I don't think the Birds have no use what so ever...I've personally used them with post op open chest pts...ones that are capable of taking deep breaths, but not willing. I drag it in, set it up, and they take about five breaths, whining after every breath. About then, they ask why I'm making them do this, and I tell them that because they wouldn't take a deep enough breath on their IS. I'm required to use the IPPB until they can hit _____(insert goal volume here). I get much better effort on their IS, not because they weren't able, but because it hurts less to take an ~1000mL IS breath over almost any IPPB breath.

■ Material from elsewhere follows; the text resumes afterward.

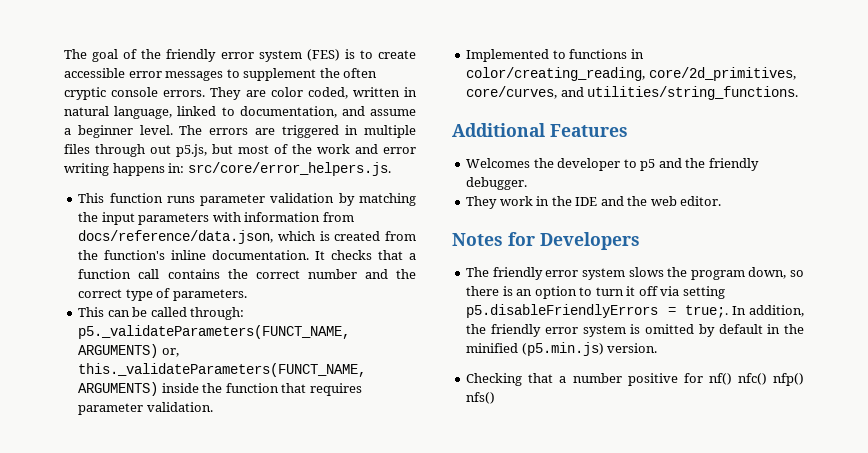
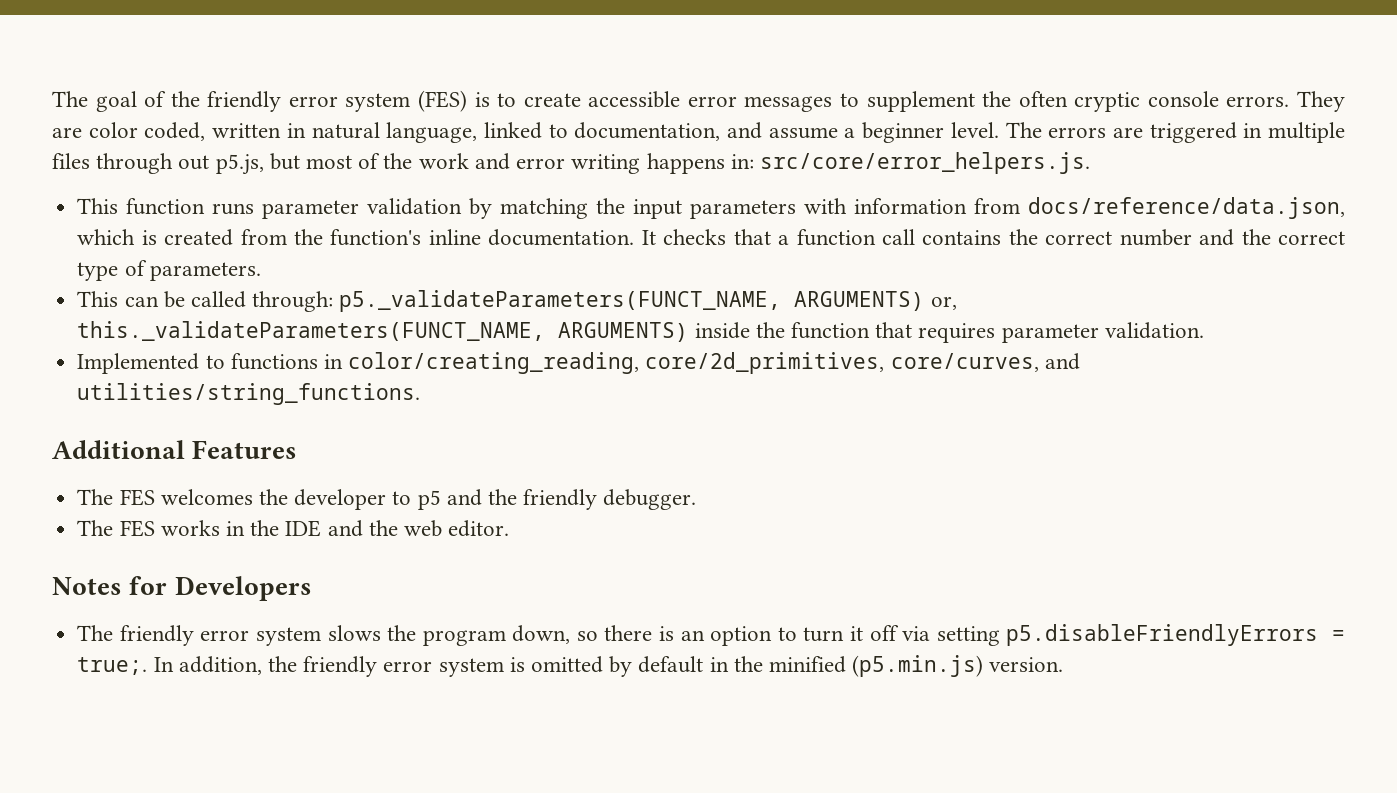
[466,158,531,168] Welcomes -> [77,489,253,506] The FES welcomes
[466,196,533,209] They work -> [77,520,220,537] The FES works
[466,373,804,386] [466,392,496,404] // Checking that a number positive for nf() nfc() nfp() nfs() -> (1064, 664) none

We also have one trauma doc that orders it Q4ever, and exempts the pt from our protocol. Mostly on any lung fracture pts who came in with anything illegal or illicit in their systems...both because they usually have respiratory depression (from both pain and the illegal drugs) and as a bit of revenge from the doc for being stupid and driving impaired, then ending up in his trauma OR.

I fought the doctor who wanted it on a pt with a history of tracheal stenosis ...she'd had bowel surgery, and you could see a HUGE gas bubble at the descending colon...which she was struggling to pass-it was the size of both my fists, and this was a tiny ~115lb lady. She complained that the pain made her short of breath. The intern and I were in agreement that Gas-X would be a more effective therapy, but his attending overruled both of us.

Unknown said...

I believe that IPPB is a good breath exercise for some certain disease.